Kimmerer termina o capítulo com uma abertura: “Imagine o acesso que teríamos a diferentes perspectivas, tudo que nos seria possível ver através de outros olhos, toda a sabedoria que nos rodeia. Não temos de decifrar tudo sozinhos, há outras inteligências no mundo além da nossa, há professores ao nosso redor.”

Para isso, é preciso primeiro acreditar que elas existem. E para acreditar que existem, é preciso uma língua que não as apague.

Penso nisso com frequência - e com uma certa desconfiança de mim mesma. Num mundo onde o conhecimento válido é apenas o científico, falar que a floresta pensa ou que o rio é avô soa, no mínimo, como new age mal explicada. Sei disso. Mas a alternativa que temos praticado não está funcionando especialmente bem. Talvez o que falte não seja mais conhecimento, mas outra forma de olhar - uma em que o rio e quem bebe dele sejam parte da mesma frase.

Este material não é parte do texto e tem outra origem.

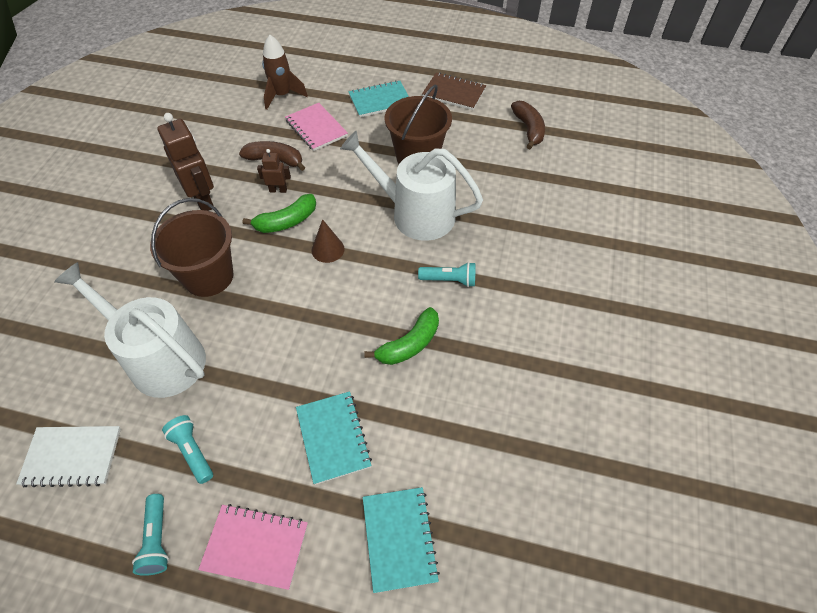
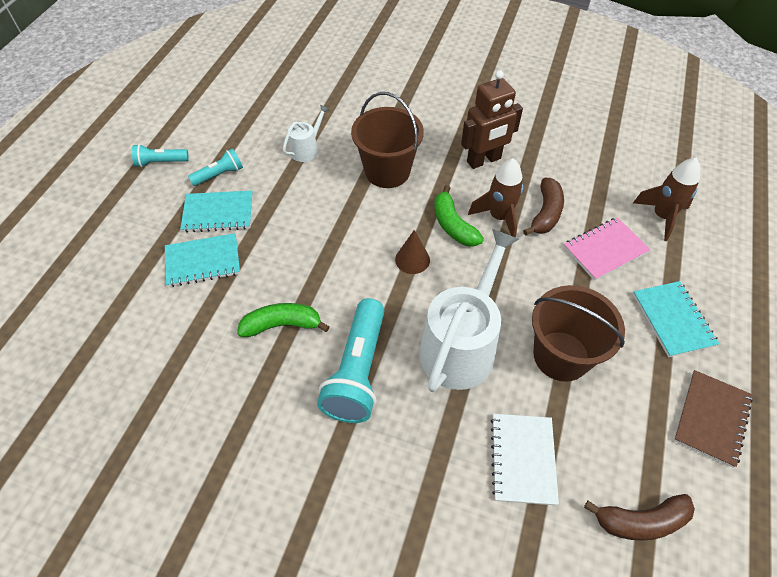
camera: 95 degrees right, 0 degrees up
(72, 457) = (236, 114): white notebook -> white notebook (522, 459)
(160, 358) = (306, 149): white watering can -> white watering can, size x0.47
(255, 546) = (134, 214): pink notebook -> none
(278, 190) = (499, 217): brown robot -> brown rocket
(399, 539) = (102, 304): turquoise notebook -> turquoise notebook (218, 213)
(409, 344) = (282, 325): green banana -> green banana turned 120 degrees clockwise
(449, 280) = (358, 371): turquoise flashlight -> turquoise flashlight, size x1.92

Robin Wall Kimmerer, A Maravilhosa Trama das Coisas (Braiding Sweetgrass, 2013). Ailton Krenak, Ideias para Adiar o Fim do Mundo (2019). Davi Kopenawa e Bruce Albert, A Queda do Céu (2015). Eduardo Viveiros de Castro, Os Pronomes Cosmológicos e o Perspectivismo Ameríndio (1996).

Footnotes

  1. A ideia de que a língua molda a percepção do mundo tem nome na linguística: hipótese Sapir-Whorf, formulada por Edward Sapir e Benjamin Lee Whorf nas décadas de 1930-40. A versão mais aceita hoje — a fraca — sustenta que a língua influencia (não determina) como pensamos. É exatamente o que Kimmerer está argumentando com a gramática da animação.